__Problem description__
Beneath this task are records; count how many lines include the string "nose" and answer with that number alone.

__Records to process__
● ● ● ● ● ● ●

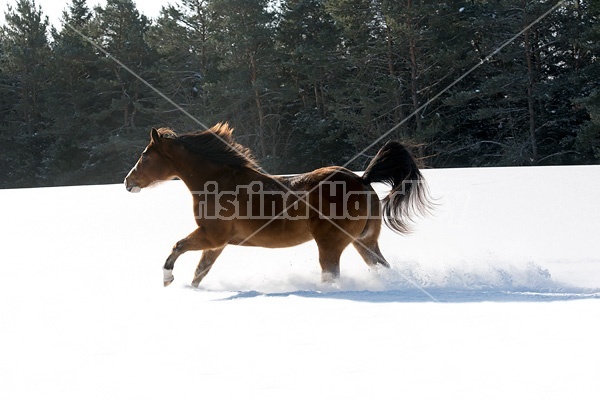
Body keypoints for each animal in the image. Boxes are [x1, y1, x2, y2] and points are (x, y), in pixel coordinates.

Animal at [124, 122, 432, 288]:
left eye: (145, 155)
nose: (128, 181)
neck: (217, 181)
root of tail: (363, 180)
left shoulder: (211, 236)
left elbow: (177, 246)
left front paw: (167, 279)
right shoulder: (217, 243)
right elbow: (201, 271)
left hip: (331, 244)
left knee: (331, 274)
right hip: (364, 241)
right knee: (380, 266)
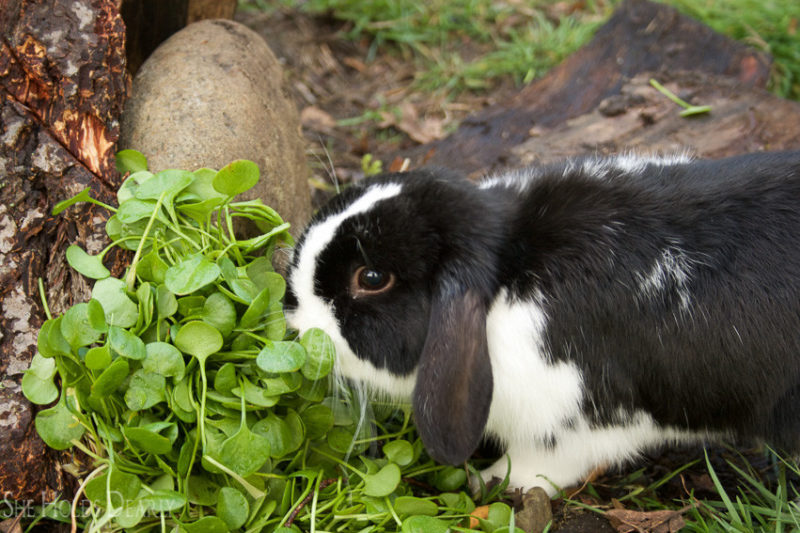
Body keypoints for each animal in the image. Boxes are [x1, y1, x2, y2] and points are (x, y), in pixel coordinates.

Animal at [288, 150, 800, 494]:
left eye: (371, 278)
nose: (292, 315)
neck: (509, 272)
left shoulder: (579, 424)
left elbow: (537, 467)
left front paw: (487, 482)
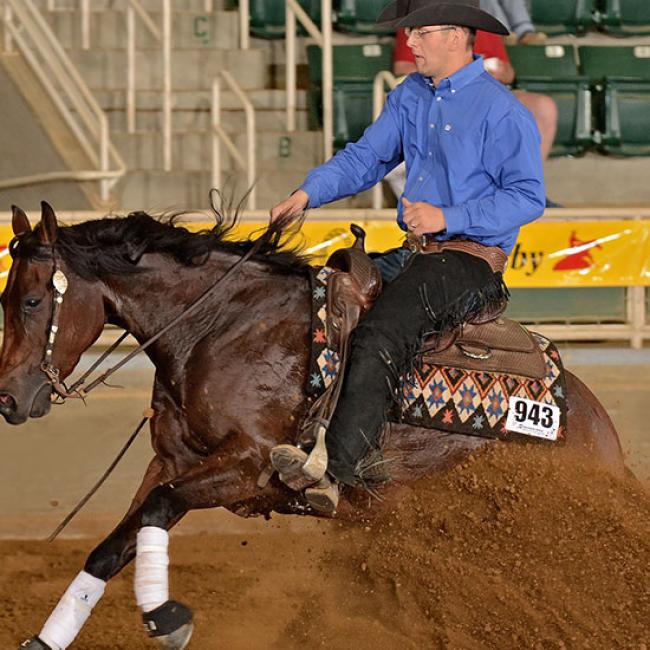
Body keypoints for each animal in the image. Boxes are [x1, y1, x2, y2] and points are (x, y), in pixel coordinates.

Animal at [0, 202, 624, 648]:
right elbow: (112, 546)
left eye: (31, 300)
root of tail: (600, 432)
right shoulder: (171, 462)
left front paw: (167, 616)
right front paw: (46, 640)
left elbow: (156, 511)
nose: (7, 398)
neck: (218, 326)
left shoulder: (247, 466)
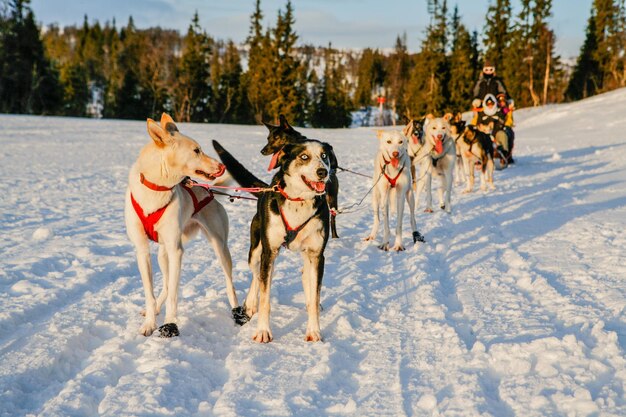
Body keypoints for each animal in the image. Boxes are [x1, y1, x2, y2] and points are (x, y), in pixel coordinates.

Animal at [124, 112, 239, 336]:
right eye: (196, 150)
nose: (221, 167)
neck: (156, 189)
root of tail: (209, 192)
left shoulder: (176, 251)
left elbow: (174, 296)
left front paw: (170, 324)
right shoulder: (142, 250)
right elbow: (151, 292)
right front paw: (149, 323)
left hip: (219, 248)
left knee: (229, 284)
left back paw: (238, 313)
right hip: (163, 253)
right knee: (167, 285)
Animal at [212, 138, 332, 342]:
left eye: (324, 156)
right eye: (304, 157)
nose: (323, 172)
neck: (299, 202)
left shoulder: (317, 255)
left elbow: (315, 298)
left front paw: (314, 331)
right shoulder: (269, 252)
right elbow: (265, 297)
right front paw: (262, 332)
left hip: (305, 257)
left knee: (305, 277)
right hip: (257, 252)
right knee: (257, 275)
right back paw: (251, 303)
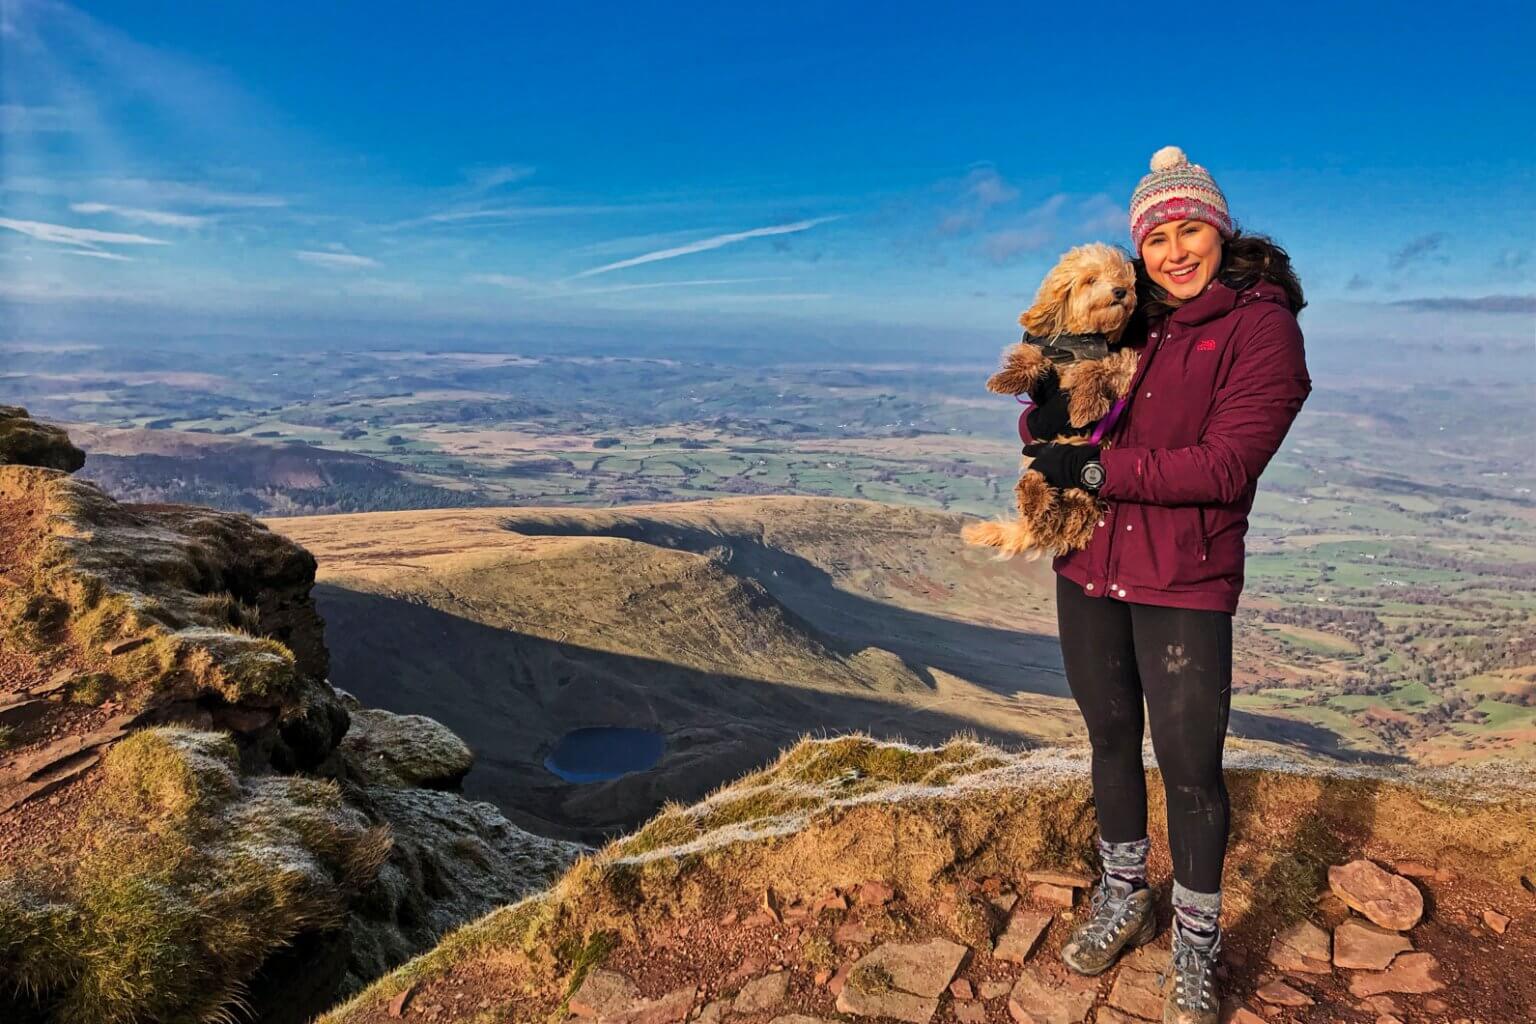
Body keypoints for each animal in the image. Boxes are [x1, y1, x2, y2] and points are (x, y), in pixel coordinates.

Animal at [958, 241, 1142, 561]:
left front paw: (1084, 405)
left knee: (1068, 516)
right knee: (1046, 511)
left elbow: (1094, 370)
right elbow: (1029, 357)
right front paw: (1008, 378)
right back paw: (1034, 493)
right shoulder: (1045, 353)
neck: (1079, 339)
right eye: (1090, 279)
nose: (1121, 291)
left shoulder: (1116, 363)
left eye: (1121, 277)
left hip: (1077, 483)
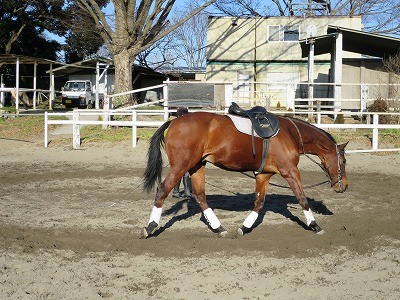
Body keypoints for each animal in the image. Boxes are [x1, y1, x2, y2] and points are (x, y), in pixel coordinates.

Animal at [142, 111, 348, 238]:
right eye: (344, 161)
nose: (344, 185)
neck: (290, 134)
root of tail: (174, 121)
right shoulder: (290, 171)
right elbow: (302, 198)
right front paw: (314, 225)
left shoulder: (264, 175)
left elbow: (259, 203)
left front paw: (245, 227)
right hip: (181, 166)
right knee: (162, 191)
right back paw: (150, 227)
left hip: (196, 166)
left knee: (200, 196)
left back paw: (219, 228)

● ● ● ● ● ● ●

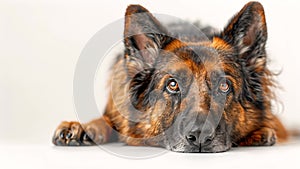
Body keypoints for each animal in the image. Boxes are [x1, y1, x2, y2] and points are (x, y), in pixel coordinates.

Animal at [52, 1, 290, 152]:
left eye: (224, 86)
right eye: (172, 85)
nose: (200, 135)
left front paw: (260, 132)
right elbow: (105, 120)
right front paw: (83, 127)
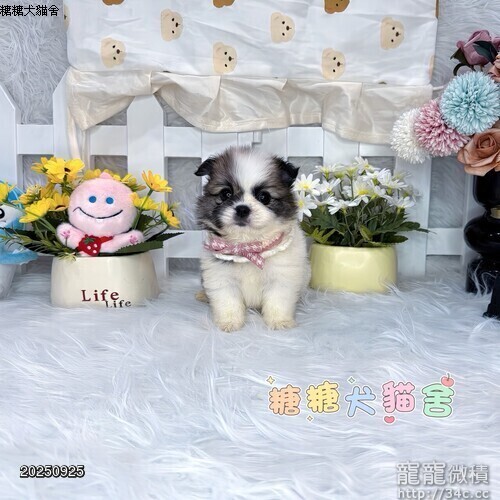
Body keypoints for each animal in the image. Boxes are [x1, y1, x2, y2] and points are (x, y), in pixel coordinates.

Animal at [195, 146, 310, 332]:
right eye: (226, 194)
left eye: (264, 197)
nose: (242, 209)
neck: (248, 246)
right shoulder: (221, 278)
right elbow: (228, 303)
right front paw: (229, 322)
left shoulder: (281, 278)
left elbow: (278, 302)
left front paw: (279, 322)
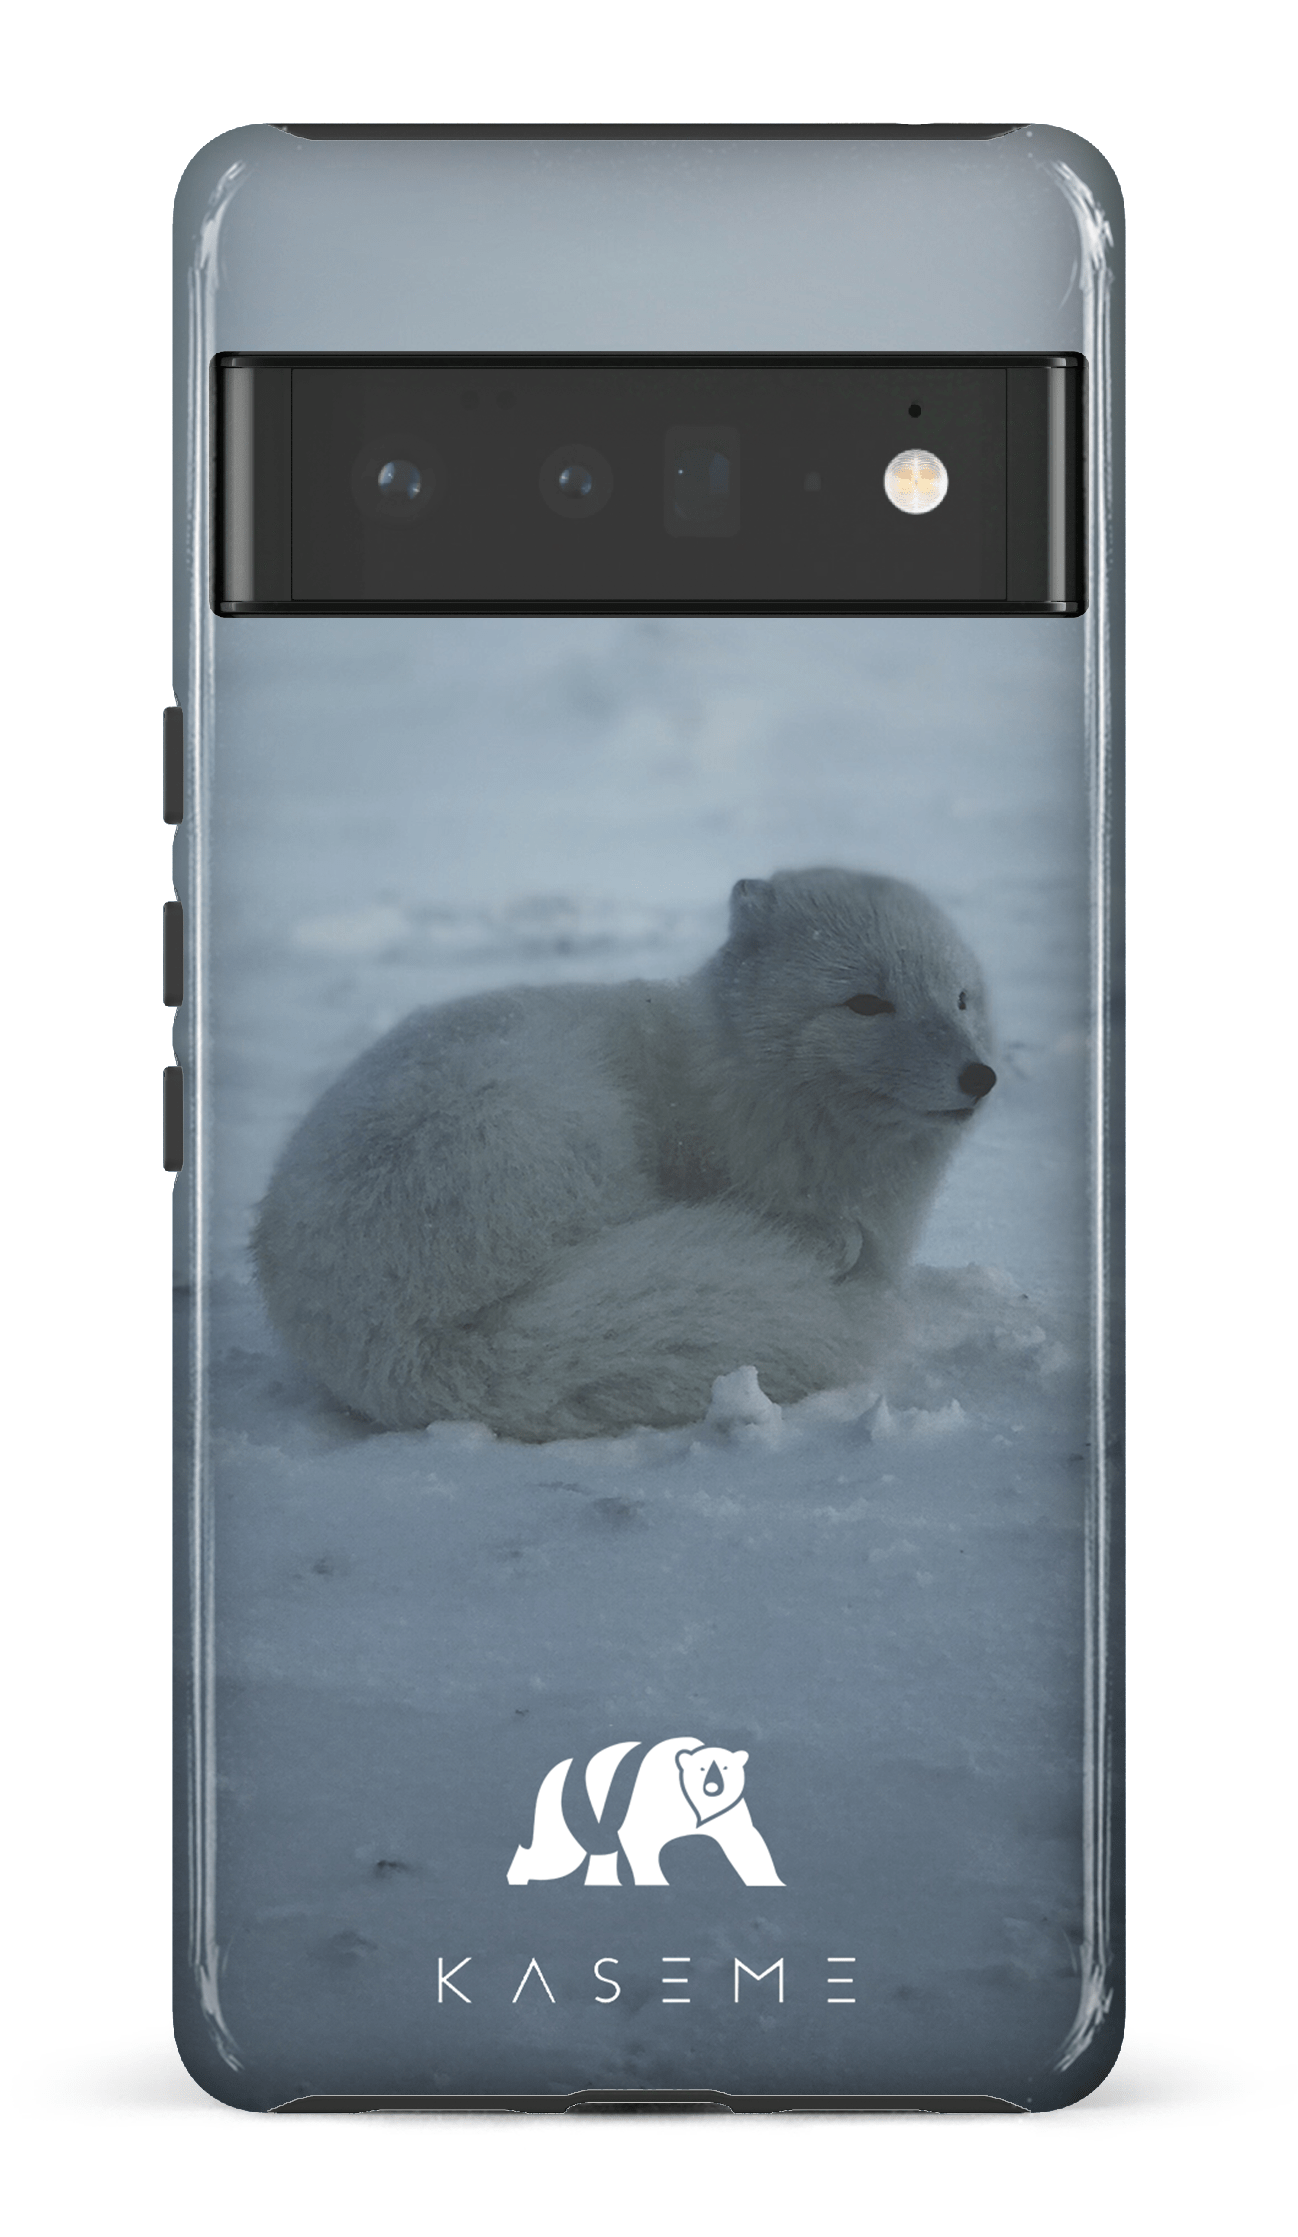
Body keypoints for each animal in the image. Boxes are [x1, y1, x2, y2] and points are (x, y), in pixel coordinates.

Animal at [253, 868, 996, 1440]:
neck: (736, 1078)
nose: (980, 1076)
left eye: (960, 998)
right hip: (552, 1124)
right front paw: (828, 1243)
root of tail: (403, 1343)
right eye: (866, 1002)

● ● ● ● ● ● ●

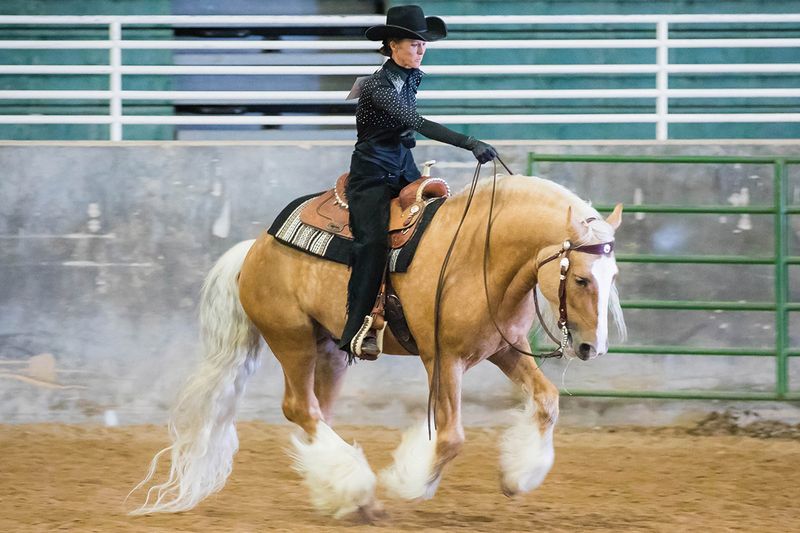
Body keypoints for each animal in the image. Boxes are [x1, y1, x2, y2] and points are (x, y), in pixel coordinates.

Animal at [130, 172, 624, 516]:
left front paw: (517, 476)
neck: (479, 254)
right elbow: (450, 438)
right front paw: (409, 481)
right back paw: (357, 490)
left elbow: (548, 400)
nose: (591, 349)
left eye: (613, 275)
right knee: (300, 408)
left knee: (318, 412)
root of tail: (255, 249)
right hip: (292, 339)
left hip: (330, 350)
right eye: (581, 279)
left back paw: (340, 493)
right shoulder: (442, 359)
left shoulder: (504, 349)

● ● ● ● ● ● ●

__Solution for this exercise__
11